ABOUT THIS EXERCISE: Task for the records below: please retype exactly and only the lines from the first through the one with "Branson worked a", with every picture omitted.

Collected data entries
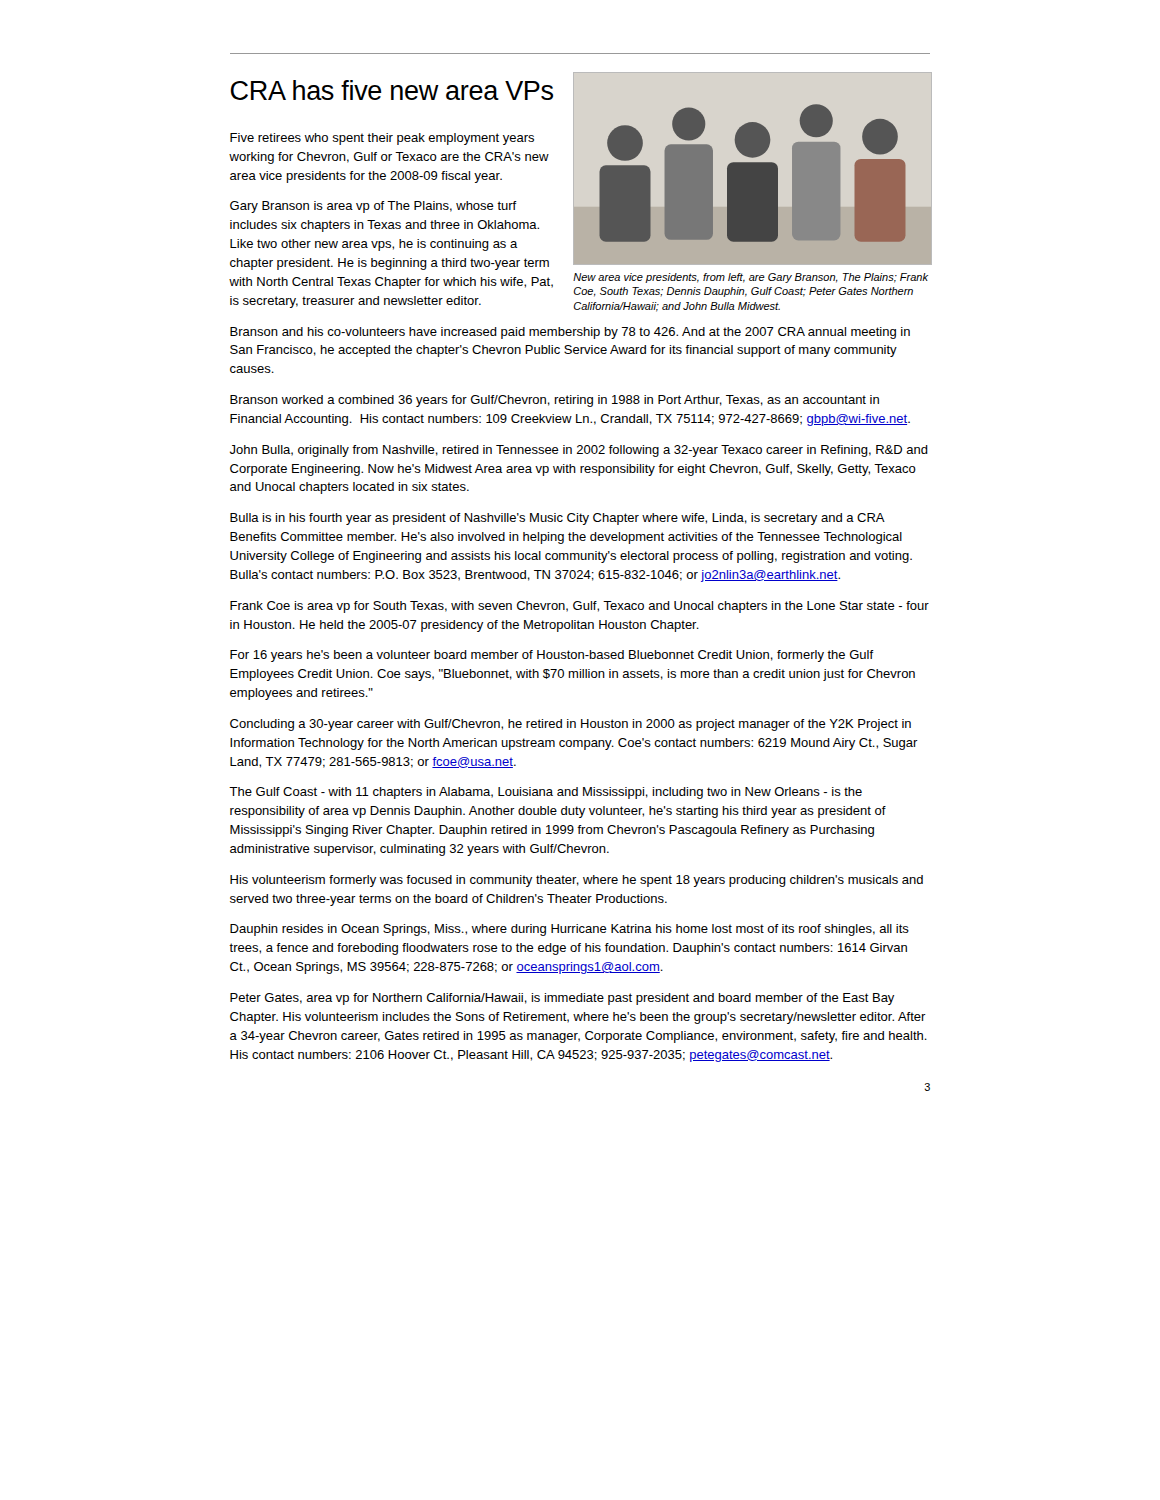New area vice presidents, from left, are Gary Branson, The Plains; Frank Coe, South Texas; Dennis Dauphin, Gulf Coast; Peter Gates Northern California/Hawaii; and John Bulla Midwest.
CRA has five new area VPs
Five retirees who spent their peak employment years working for Chevron, Gulf or Texaco are the CRA's new area vice presidents for the 2008-09 fiscal year.
Gary Branson is area vp of The Plains, whose turf includes six chapters in Texas and three in Oklahoma. Like two other new area vps, he is continuing as a chapter president. He is beginning a third two-year term with North Central Texas Chapter for which his wife, Pat, is secretary, treasurer and newsletter editor.
Branson and his co-volunteers have increased paid membership by 78 to 426. And at the 2007 CRA annual meeting in San Francisco, he accepted the chapter's Chevron Public Service Award for its financial support of many community causes.
Branson worked a combined 36 years for Gulf/Chevron, retiring in 1988 in Port Arthur, Texas, as an accountant in Financial Accounting. His contact numbers: 109 Creekview Ln., Crandall, TX 75114; 972-427-8669; gbpb@wi-five.net.
John Bulla, originally from Nashville, retired in Tennessee in 2002 following a 32-year Texaco career in Refining, R&D and Corporate Engineering. Now he's Midwest Area area vp with responsibility for eight Chevron, Gulf, Skelly, Getty, Texaco and Unocal chapters located in six states.
Bulla is in his fourth year as president of Nashville's Music City Chapter where wife, Linda, is secretary and a CRA Benefits Committee member. He's also involved in helping the development activities of the Tennessee Technological University College of Engineering and assists his local community's electoral process of polling, registration and voting. Bulla's contact numbers: P.O. Box 3523, Brentwood, TN 37024; 615-832-1046; or jo2nlin3a@earthlink.net.
Frank Coe is area vp for South Texas, with seven Chevron, Gulf, Texaco and Unocal chapters in the Lone Star state - four in Houston. He held the 2005-07 presidency of the Metropolitan Houston Chapter.
For 16 years he's been a volunteer board member of Houston-based Bluebonnet Credit Union, formerly the Gulf Employees Credit Union. Coe says, "Bluebonnet, with $70 million in assets, is more than a credit union just for Chevron employees and retirees."
Concluding a 30-year career with Gulf/Chevron, he retired in Houston in 2000 as project manager of the Y2K Project in Information Technology for the North American upstream company. Coe's contact numbers: 6219 Mound Airy Ct., Sugar Land, TX 77479; 281-565-9813; or fcoe@usa.net.
The Gulf Coast - with 11 chapters in Alabama, Louisiana and Mississippi, including two in New Orleans - is the responsibility of area vp Dennis Dauphin. Another double duty volunteer, he's starting his third year as president of Mississippi's Singing River Chapter. Dauphin retired in 1999 from Chevron's Pascagoula Refinery as Purchasing administrative supervisor, culminating 32 years with Gulf/Chevron.
His volunteerism formerly was focused in community theater, where he spent 18 years producing children's musicals and served two three-year terms on the board of Children's Theater Productions.
Dauphin resides in Ocean Springs, Miss., where during Hurricane Katrina his home lost most of its roof shingles, all its trees, a fence and foreboding floodwaters rose to the edge of his foundation. Dauphin's contact numbers: 1614 Girvan Ct., Ocean Springs, MS 39564; 228-875-7268; or oceansprings1@aol.com.
Peter Gates, area vp for Northern California/Hawaii, is immediate past president and board member of the East Bay Chapter. His volunteerism includes the Sons of Retirement, where he's been the group's secretary/newsletter editor. After a 34-year Chevron career, Gates retired in 1995 as manager, Corporate Compliance, environment, safety, fire and health. His contact numbers: 2106 Hoover Ct., Pleasant Hill, CA 94523; 925-937-2035; petegates@comcast.net.
3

WRITTEN REPLY:
New area vice presidents, from left, are Gary Branson, The Plains; Frank Coe, South Texas; Dennis Dauphin, Gulf Coast; Peter Gates Northern California/Hawaii; and John Bulla Midwest.
CRA has five new area VPs
Five retirees who spent their peak employment years working for Chevron, Gulf or Texaco are the CRA's new area vice presidents for the 2008-09 fiscal year.
Gary Branson is area vp of The Plains, whose turf includes six chapters in Texas and three in Oklahoma. Like two other new area vps, he is continuing as a chapter president. He is beginning a third two-year term with North Central Texas Chapter for which his wife, Pat, is secretary, treasurer and newsletter editor.
Branson and his co-volunteers have increased paid membership by 78 to 426. And at the 2007 CRA annual meeting in San Francisco, he accepted the chapter's Chevron Public Service Award for its financial support of many community causes.
Branson worked a combined 36 years for Gulf/Chevron, retiring in 1988 in Port Arthur, Texas, as an accountant in Financial Accounting. His contact numbers: 109 Creekview Ln., Crandall, TX 75114; 972-427-8669; gbpb@wi-five.net.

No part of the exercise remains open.